Canonical reference for the integrated Q-network recombination pipeline implemented in Dooders/AgentFarm#8.


Table of Contents

  1. Overview
  2. Pipeline Diagram
  3. Stage-by-Stage Architecture
  4. Module Map
  5. Experimental Results
  6. Reproduce a Baseline Run
  7. Related Documentation

Overview

The pipeline compresses and recombines parent Q-networks into child Q-networks using four sequential stages:

Stage Goal Key output artifact
Distill Train a smaller StudentQNetwork to match each parent’s Q-value distribution student_A.pt, student_B.pt
Quantize Reduce memory and latency via 8-bit post-training (PTQ) or quantization-aware training (QAT) student_A_int8.pt, student_B_int8.pt
Crossover Blend two parent/student state dicts into a float32 child child.pt
Fine-tune Supervised realignment of the child against a frozen reference (parent A) child_finetuned.pt (+ optional int8 via QAT)

Each stage produces checkpoint files (.pt) and companion JSON metadata (.pt.json) which are the inputs to the next stage. The optional validation scripts generate JSON reports that can be compared against threshold pass/fail criteria.


Pipeline Diagram

flowchart TD
    PA[Parent A\nBaseQNetwork] --> D1[DistillationTrainer\nstudent_A.pt]
    PB[Parent B\nBaseQNetwork] --> D2[DistillationTrainer\nstudent_B.pt]

    D1 --> Q1[PostTrainingQuantizer / QATTrainer\nstudent_A_int8.pt]
    D2 --> Q2[PostTrainingQuantizer / QATTrainer\nstudent_B_int8.pt]

    Q1 --> X[crossover_quantized_state_dict\nchild.pt  float32]
    Q2 --> X

    PA --> FT[FineTuner reference\nfrozen]
    X  --> FT

    FT --> CF[child_finetuned.pt\noptional: child_finetuned_int8.pt]

    D1 --> VD1[validate_distillation.py\nstudent_A_validation.json]
    D2 --> VD2[validate_distillation.py\nstudent_B_validation.json]
    Q1 --> VQ1[validate_quantized.py\nstudent_A_quant_report.json]
    Q2 --> VQ2[validate_quantized.py\nstudent_B_quant_report.json]
    CF --> VR[validate_recombination.py\nrecombination_validation.json]

States buffer: all stages consume a shared (N, input_dim) float32 NumPy array (.npy) as the calibration / training / evaluation dataset.

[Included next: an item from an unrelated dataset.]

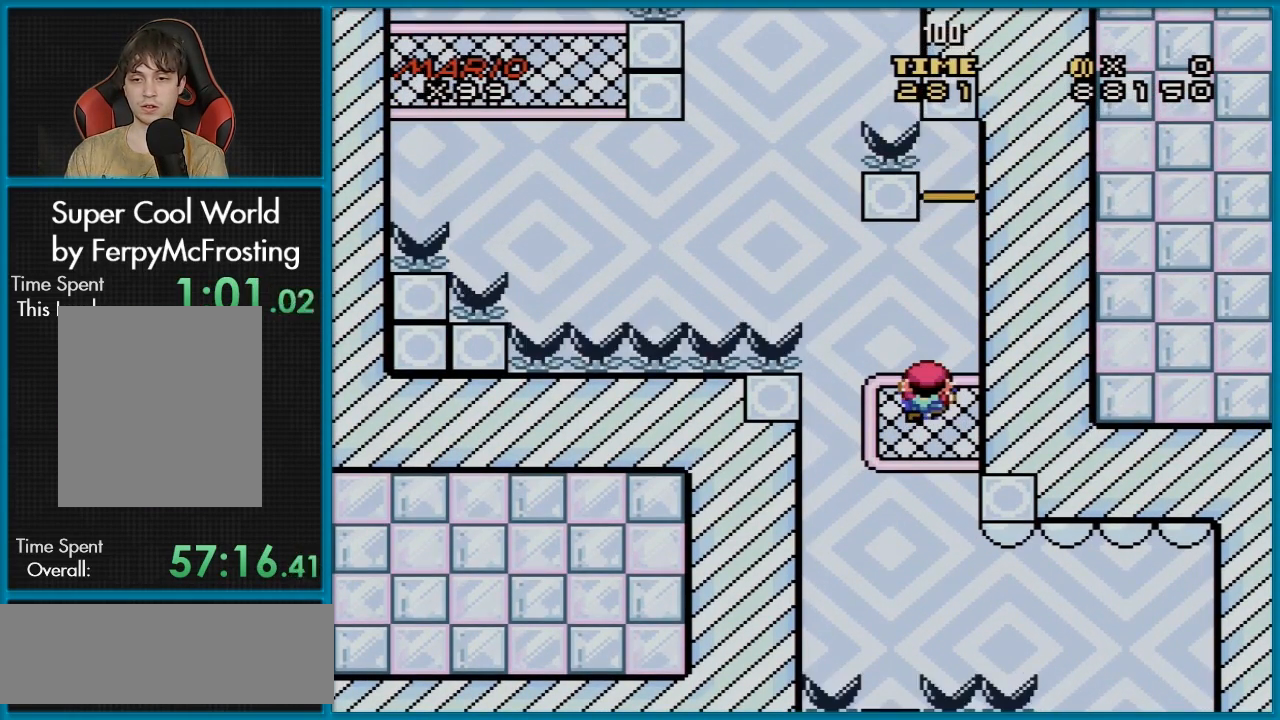
{"buttons": ["Y", "DPAD_LEFT"], "events": [[67, "DPAD_UP", "up"], [301, "DPAD_LEFT", "down"]]}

Stage-by-Stage Architecture

Stage 1 — Distillation

Goal: train a StudentQNetwork to reproduce the Q-value distribution of a frozen BaseQNetwork teacher.

Data flow:

states (N, input_dim) ──► teacher.forward()  ──► soft targets (Q-logits, temperature-scaled)
                      └──► student.forward() ──► predictions
                                                  ↓
                                          L = α·KL(teacher ‖ student) + (1−α)·CE(argmax_teacher)
  • alpha=1.0 (default): pure soft-label KL distillation.
  • Temperature scaling broadens the teacher’s distribution; higher temperatures reveal inter-action confidence ordering.
  • DistillationTrainer records per-epoch train_soft_losses, train_hard_losses, and mean_prob_similarities so learning curves can be inspected post-run.

Outputs: student_<pair>.pt (state dict) + student_<pair>.pt.json (config + epoch metrics).

Validation: StudentValidator (in the same module) checks KL, MSE, MAE, cosine similarity, top-k agreement, latency, and robustness slices against configurable ValidationThresholds. Externally: scripts/validate_distillation.py.


Stage 2 — Quantization

Two paths are supported; both produce int8 checkpoints compatible with crossover.

PTQ (post-training quantization) — zero training cost, recommended first:

student.pt ──► PostTrainingQuantizer ──► torch.ao.quantization.quantize_dynamic
                                          (weight-only qint8)
                                      ──► student_int8.pt + student_int8.pt.json

QAT (quantization-aware training) — use when PTQ action agreement falls below ~90%:

student.pt ──► QATTrainer.prepare()   ──► replaces nn.Linear with WeightOnlyFakeQuantLinear
           ──► QATTrainer.train()     ──► same distillation loss under fake-quant noise
           ──► QATTrainer.convert()   ──► quantize_dynamic ──► student_qat_int8.pt

Both outputs are plain torch.save pickles that crossover_quantized_state_dict can dequantize automatically using PyTorch quantized tensor and layer APIs (for example, Tensor.dequantize() on weights and biases), without relying on torch.int_repr().


Stage 3 — Crossover

Goal: produce a float32 child state dict from two parents (float or quantized).

Three strategies are available:

Strategy Mechanism Diversity Coherence
random Per-tensor coin flip (probability alpha for parent A) High Low
layer Alternate whole layer-blocks (even → A, odd → B) Low High
weighted alpha·A + (1−alpha)·B per tensor Medium Medium

All three dequantize qint8 tensors to float32 before operating and return a standard state_dict compatible with nn.Module.load_state_dict.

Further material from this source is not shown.